STS-102 Discovery (8–21 March 2001) was the eighth Shuttle mission to visit the International Space Station and Thomas's third flight. Mission accomplishments included the delivery of the Expedition 2 crew and logistics resupply with the Leonardo Multi-Purpose Logistics Module, and then the return to Earth of the Expedition 1 crew. During the mission, Thomas performed an EVA of 6.5 hours to install components to the outside of the space station. The mission duration was 307 hours and 49 minutes.

STS-114 Discovery (26 July – 9 August 2005) was the Return to Flight mission following the Columbia accident during which the crew continued the assembly of the International Space Station. Thomas tested and evaluated new procedures for flight safety and inspection and repair techniques for the Shuttle's thermal protection system. After a 2-week, 5.8 million mile journey in space, the orbiter Discovery and its crew returned to land at Edwards Air Force Base, California. The mission duration was 333 hours, 32 minutes, 48 seconds.

== Post-NASA career ==
On 20 November 2020, the Andy Thomas Foundation was launched.

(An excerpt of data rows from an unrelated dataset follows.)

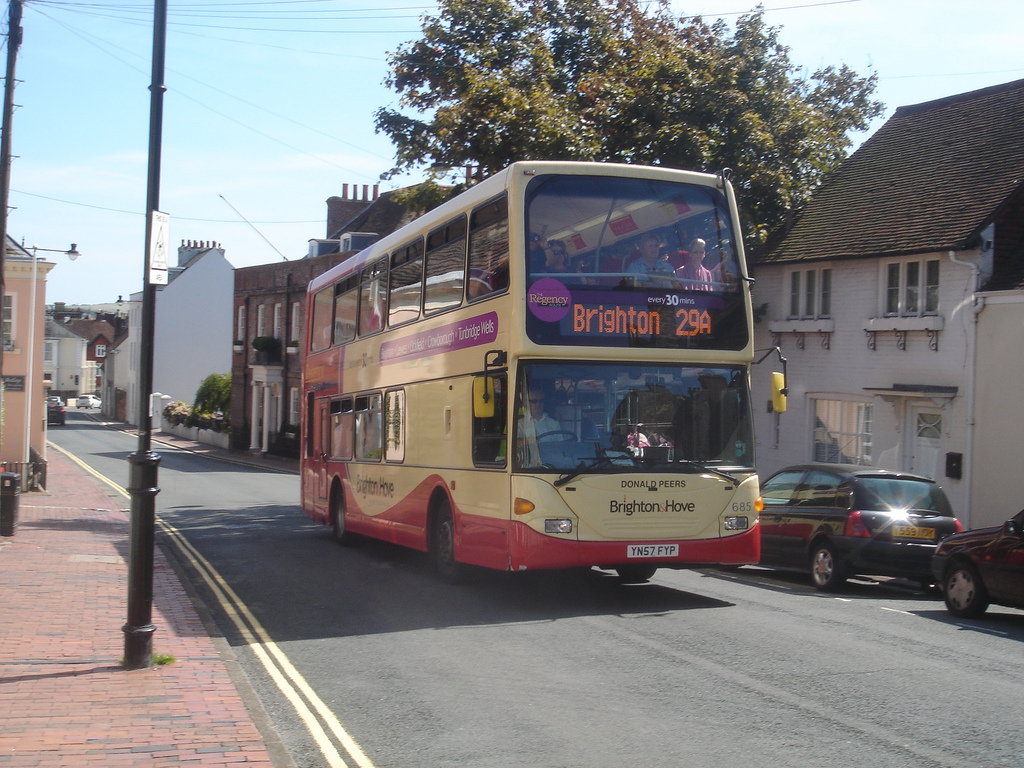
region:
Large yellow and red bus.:
[287, 148, 763, 578]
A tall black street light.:
[123, 20, 163, 657]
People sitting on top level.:
[529, 223, 730, 297]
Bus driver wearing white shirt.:
[509, 407, 567, 484]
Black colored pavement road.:
[319, 606, 950, 758]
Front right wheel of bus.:
[408, 492, 473, 572]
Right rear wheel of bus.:
[311, 475, 360, 551]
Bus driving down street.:
[295, 163, 786, 565]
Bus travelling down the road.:
[278, 164, 795, 588]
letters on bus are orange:
[568, 294, 734, 348]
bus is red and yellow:
[262, 171, 835, 568]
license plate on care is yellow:
[889, 519, 950, 551]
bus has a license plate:
[615, 534, 714, 566]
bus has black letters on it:
[583, 494, 721, 523]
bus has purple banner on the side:
[368, 304, 520, 368]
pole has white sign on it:
[140, 191, 180, 281]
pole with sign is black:
[118, 33, 163, 662]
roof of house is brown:
[810, 82, 985, 339]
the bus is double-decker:
[275, 126, 794, 611]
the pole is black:
[113, 8, 200, 677]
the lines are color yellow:
[195, 533, 372, 761]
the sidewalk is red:
[3, 479, 273, 765]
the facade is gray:
[743, 81, 1022, 480]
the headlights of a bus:
[537, 507, 756, 553]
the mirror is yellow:
[455, 337, 512, 432]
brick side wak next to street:
[2, 439, 282, 766]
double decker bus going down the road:
[288, 154, 801, 584]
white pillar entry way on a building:
[244, 361, 287, 461]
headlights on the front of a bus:
[541, 511, 763, 543]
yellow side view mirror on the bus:
[750, 345, 789, 413]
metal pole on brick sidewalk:
[117, 0, 171, 669]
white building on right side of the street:
[748, 75, 1021, 532]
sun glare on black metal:
[868, 500, 919, 526]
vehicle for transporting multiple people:
[292, 157, 789, 582]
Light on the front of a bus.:
[537, 513, 577, 539]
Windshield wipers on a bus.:
[547, 446, 738, 497]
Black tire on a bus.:
[416, 474, 475, 585]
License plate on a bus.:
[620, 534, 682, 566]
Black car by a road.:
[736, 446, 951, 606]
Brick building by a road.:
[221, 243, 352, 479]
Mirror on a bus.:
[464, 358, 503, 420]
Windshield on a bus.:
[506, 174, 731, 380]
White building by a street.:
[104, 255, 257, 448]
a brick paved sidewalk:
[8, 448, 259, 763]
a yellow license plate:
[892, 524, 937, 540]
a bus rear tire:
[327, 486, 348, 538]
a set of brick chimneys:
[326, 180, 381, 235]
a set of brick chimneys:
[178, 240, 224, 269]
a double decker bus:
[298, 155, 790, 580]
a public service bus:
[295, 161, 786, 588]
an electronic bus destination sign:
[564, 300, 714, 340]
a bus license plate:
[623, 543, 678, 557]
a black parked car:
[759, 462, 956, 590]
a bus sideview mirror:
[469, 372, 499, 421]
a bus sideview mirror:
[766, 370, 790, 415]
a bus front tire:
[424, 496, 464, 580]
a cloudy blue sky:
[5, 2, 1021, 303]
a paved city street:
[49, 413, 1020, 767]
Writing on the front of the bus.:
[565, 301, 664, 339]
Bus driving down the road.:
[297, 156, 765, 586]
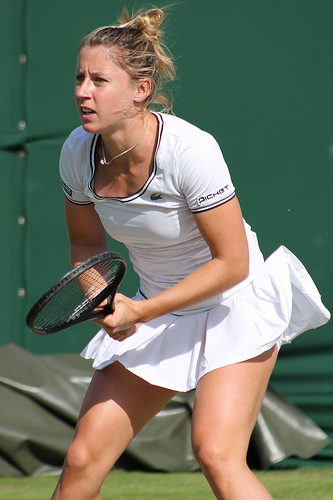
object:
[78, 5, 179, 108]
hair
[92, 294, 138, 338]
hands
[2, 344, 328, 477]
tarp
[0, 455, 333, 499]
court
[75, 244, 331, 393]
skirt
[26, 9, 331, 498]
woman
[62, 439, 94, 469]
knee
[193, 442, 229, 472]
knee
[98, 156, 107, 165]
pendant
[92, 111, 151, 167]
necklace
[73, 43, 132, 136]
face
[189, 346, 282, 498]
leg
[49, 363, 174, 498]
leg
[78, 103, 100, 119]
mouth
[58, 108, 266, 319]
shirt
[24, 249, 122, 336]
racket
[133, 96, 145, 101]
earring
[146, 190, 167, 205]
logo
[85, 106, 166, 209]
line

The purpose was to advance space education, raise awareness, and contribute to the Australian space community.

==Honours and awards==
- 1998: Oswald Watt Gold Medal (Australia's highest aviation award).

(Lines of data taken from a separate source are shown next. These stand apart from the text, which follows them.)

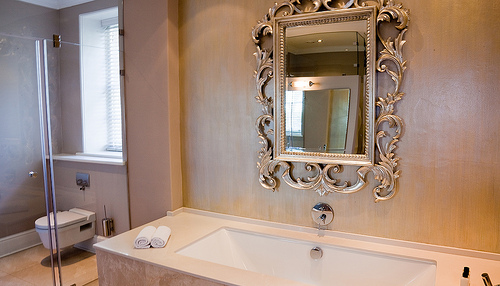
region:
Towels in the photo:
[135, 222, 175, 254]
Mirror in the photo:
[280, 42, 362, 159]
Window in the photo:
[77, 26, 127, 145]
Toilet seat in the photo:
[35, 203, 92, 252]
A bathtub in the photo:
[225, 224, 360, 282]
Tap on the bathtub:
[306, 237, 341, 266]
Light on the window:
[62, 37, 127, 128]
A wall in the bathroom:
[4, 59, 42, 153]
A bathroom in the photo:
[20, 57, 442, 284]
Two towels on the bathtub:
[131, 210, 173, 254]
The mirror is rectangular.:
[268, 13, 378, 163]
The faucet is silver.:
[300, 206, 335, 227]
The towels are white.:
[125, 213, 172, 252]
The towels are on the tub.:
[126, 219, 171, 249]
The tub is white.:
[167, 220, 429, 284]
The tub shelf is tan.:
[90, 195, 490, 283]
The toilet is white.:
[30, 207, 101, 244]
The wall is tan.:
[135, 5, 498, 252]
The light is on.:
[286, 73, 320, 88]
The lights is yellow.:
[290, 76, 315, 96]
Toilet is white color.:
[14, 200, 85, 257]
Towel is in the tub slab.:
[114, 217, 182, 262]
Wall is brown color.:
[137, 23, 248, 180]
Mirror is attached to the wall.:
[242, 10, 409, 195]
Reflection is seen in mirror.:
[276, 21, 383, 151]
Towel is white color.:
[127, 220, 191, 262]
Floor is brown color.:
[3, 245, 68, 285]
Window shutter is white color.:
[66, 15, 140, 161]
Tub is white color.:
[165, 193, 438, 284]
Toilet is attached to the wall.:
[27, 196, 110, 253]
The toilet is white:
[35, 207, 93, 249]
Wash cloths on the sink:
[133, 225, 168, 247]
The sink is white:
[177, 226, 437, 283]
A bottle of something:
[460, 266, 469, 284]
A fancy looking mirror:
[250, 3, 407, 197]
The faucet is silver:
[311, 203, 335, 227]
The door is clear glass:
[1, 34, 129, 284]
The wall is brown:
[125, 0, 499, 251]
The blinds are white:
[100, 21, 123, 152]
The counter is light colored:
[92, 206, 498, 284]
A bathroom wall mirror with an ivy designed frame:
[249, 0, 411, 204]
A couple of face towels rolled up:
[132, 224, 172, 251]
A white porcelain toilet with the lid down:
[33, 205, 97, 252]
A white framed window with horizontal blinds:
[75, 6, 123, 158]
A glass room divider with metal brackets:
[0, 0, 132, 285]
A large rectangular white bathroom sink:
[172, 224, 437, 284]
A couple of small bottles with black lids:
[458, 264, 472, 284]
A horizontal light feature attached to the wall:
[286, 79, 321, 89]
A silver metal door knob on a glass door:
[26, 167, 39, 180]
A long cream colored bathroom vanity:
[91, 204, 498, 285]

- 2000: Appointed Officer of the Order of Australia (AO) "for service to science and technology through the National Aeronautics and Space Administration (NASA) programme as an astronaut and for contributions to the human exploration of space."
- 2001: Centenary Medal
- 2018: Life Membership of the Space Industry Association of Australia
- One of the main roads near the International and Domestic Terminal at Adelaide International Airport (ADL) is named Andy Thomas Drive in his honour.